Seu nome...


A flor surgiu grande e potente, nas suas formas a imaginei vermelha. O som das taças tibetanas ainda reverberavam pelo meu corpo. Uma outra imagem veio e rapidamente comecei a construí-la. Na sofreguidão destruí uma folha e tive que recomeçar. Aprendi a arte da dobradura quando criança, lembrei-me que costumava recolher papéis de bala pela casa e aguardava com certa ansiedade o dia de irmos para o bosque. A brincadeira era sempre soltar pequenos pássaros pelo riacho. Não sei quantas vezes eu os fiz durante a vida...

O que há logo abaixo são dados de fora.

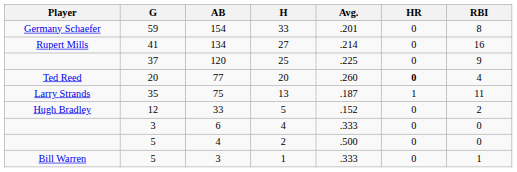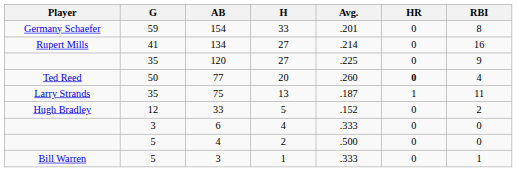120 | G: 37 -> 35
120 | H: 25 -> 27
77 | G: 20 -> 50
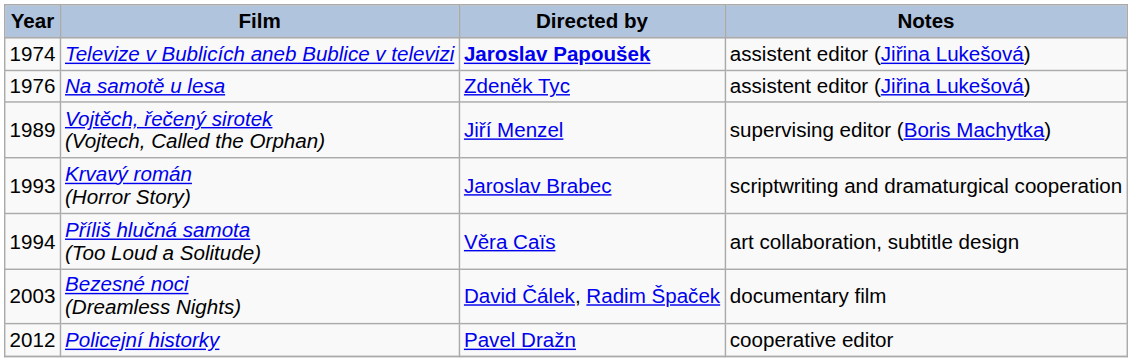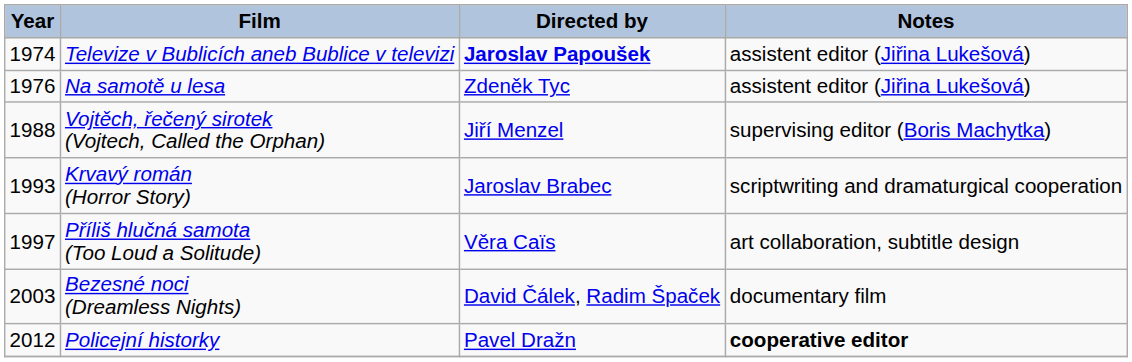Vojtěch, řečený sirotek (Vojtech, Called the Orphan) | Year: 1989 -> 1988
Příliš hlučná samota (Too Loud a Solitude) | Year: 1994 -> 1997
Policejní historky | Notes: normal -> bold
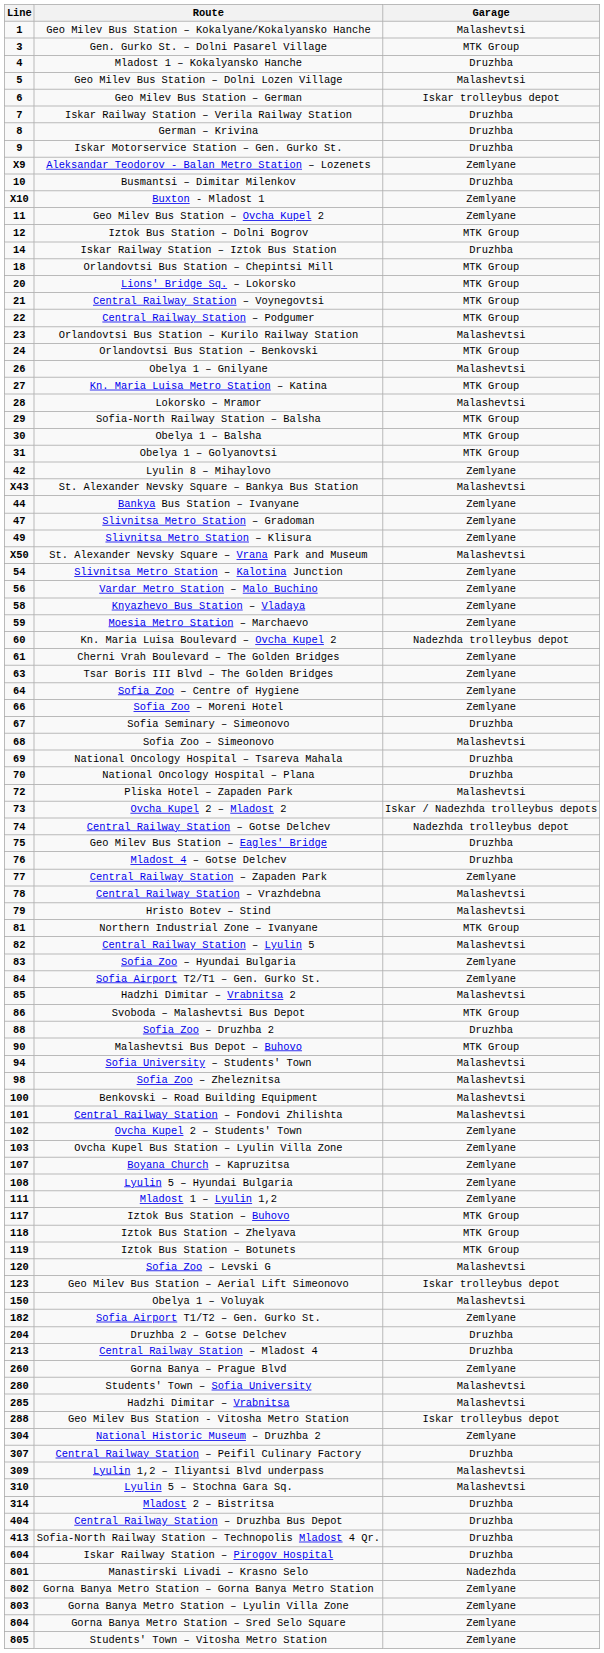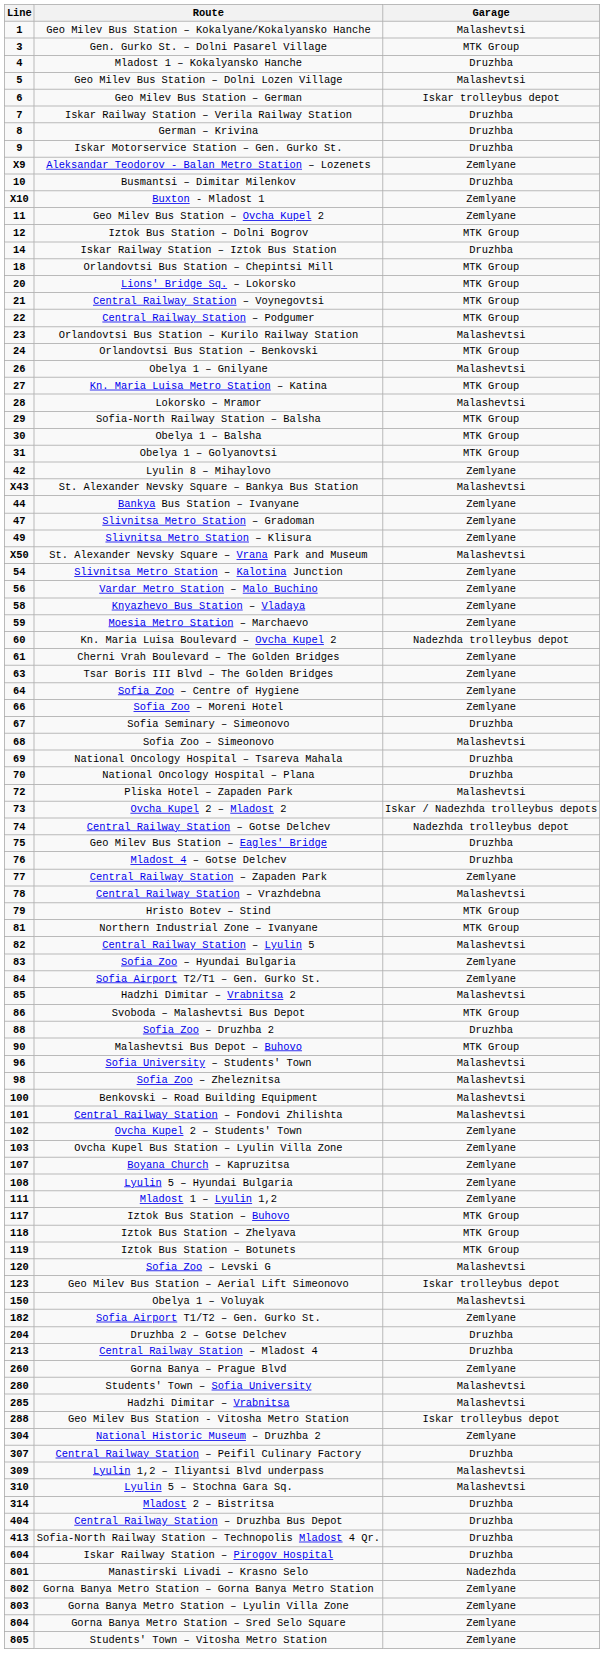Hristo Botev – Stind | Garage: Malashevtsi -> MTK Group
Sofia University – Students' Town | Line: 94 -> 96
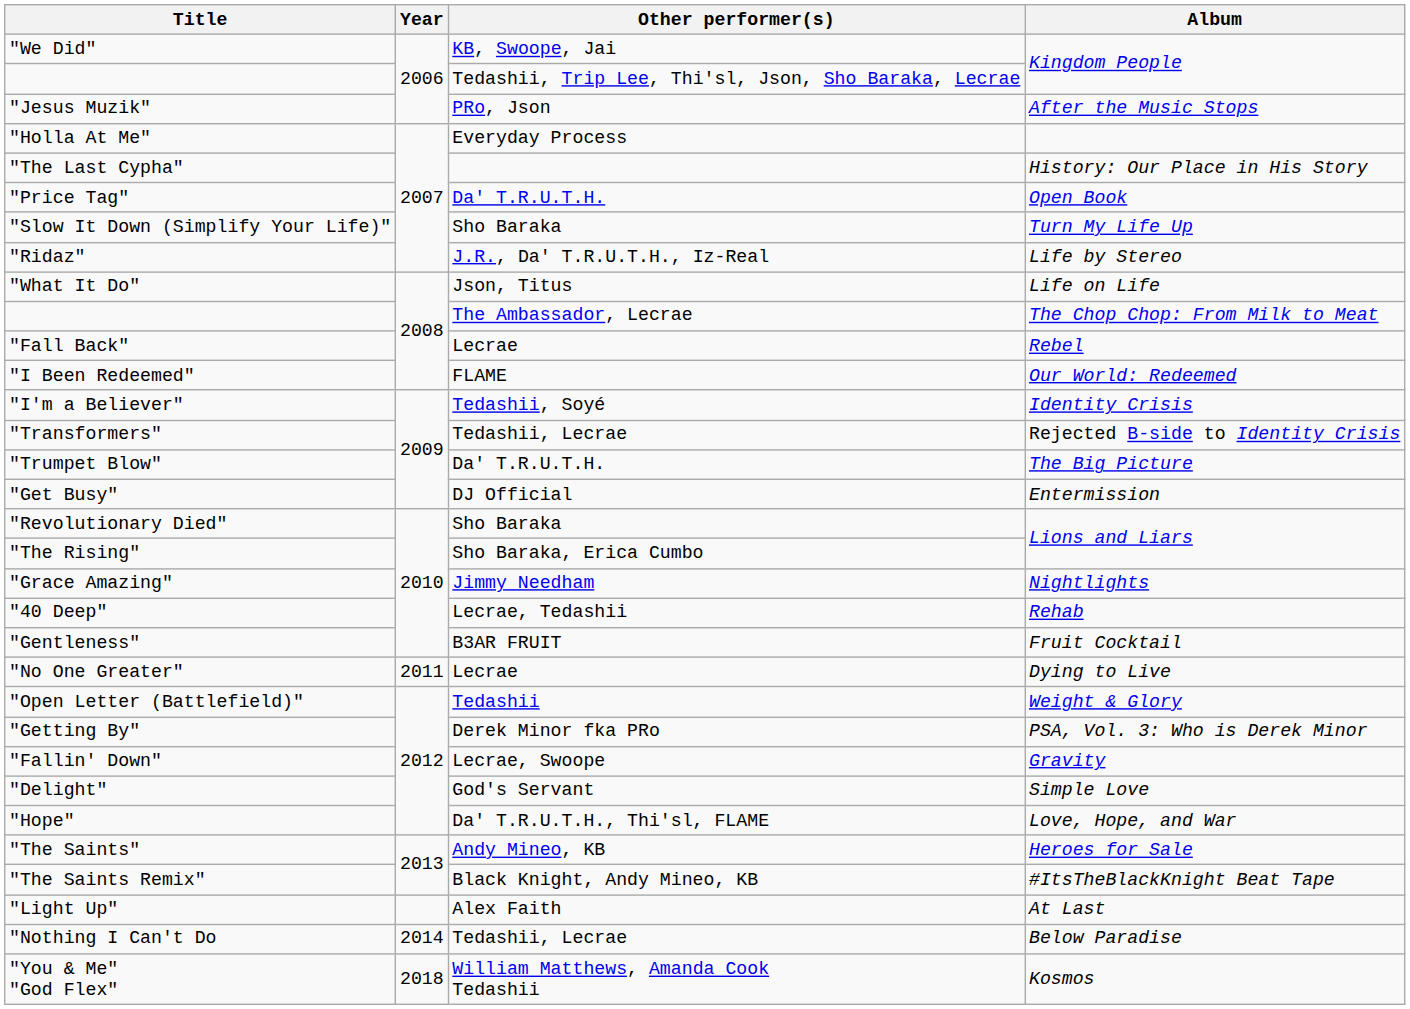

Diz a lenda que se fizermos 1.000 tsurus conseguiremos realizar um desejo... Este origami ganhou mais significado quando a pequena Sadako, com 12 anos, se viu com leucemia após a explosão da bomba cogumelo. Ela ganhou papeis coloridos de um amigo e junto o pedido pela cura. Começou a fazer os origamis de tsurus, mas quando percebeu que não conseguiria suportar a doença, mudou o pedido solicitando a "paz mundial". Morreu sem conseguir completar o número, mas seus amigos, comovidos pela situação, se juntaram e completaram a quantidade faltante e iniciaram uma campanha. Em 1958 foi inaugurado um monumento no Parque da Paz de Hiroshima, onde todos os anos ocorre uma celebração para ressaltar odara e lembrar das vítimas do bombardeio.

Tsuru é uma ave sagrada do Japão. É o símbolo da saúde, da boa sorte, da felicidade, da longevidade e da fortuna. O som das taças tibetanas são como a marola no oceano, que crescem quando seguem a direção do seu destino, transformam-se em ondas e quebram na praia assustando a criança desprevenida. A imagem da batian se tornou presente e percebi que durante muitos anos não soube o seu nome. Em casa era sempre chamada de okassan (mãe em japonês), do português pouco falava e quando chegou próximo dos noventa anos só se comunicava na sua língua nativa. Lembro do som da sua bengala, caminhava com dificuldade por conta de um desgaste no joelho. A falta de cálcio afetava seu corpo que tinha parido treze. Cuidou das netas com a intensidade de quem não pode cuidar da sua própria prole. Quando adoeceu, ocupei para que tivesse mais conforto... quando a segurava, pensava: "Como pode ser tão pesada?", cabia no meu colo adolescente. Ela morreu assustada no elevador que a levaria para mais uma cirurgia.

Não sei em quantos templos budistas eu a procurei e quantos mantras rezei. Minha relação com a cultura nipônica sempre foi antagônica, nunca aprendi a falar nirrongô, mas entendia o que a batian falava, treinada talvez. A onda cresceu. A ancestralidade ficou na minha alma, cravada pelo nome que nos une, Kimiko, Kimi e Kimie, três gerações conectadas pelo fio do bico da cegonha, o cordão nos unindo a uma única mulher.

Tsuruko era o seu nome. O grande pássaro tomou forma e a onda se quebrou na praia. O zunido explodiu em lágrimas.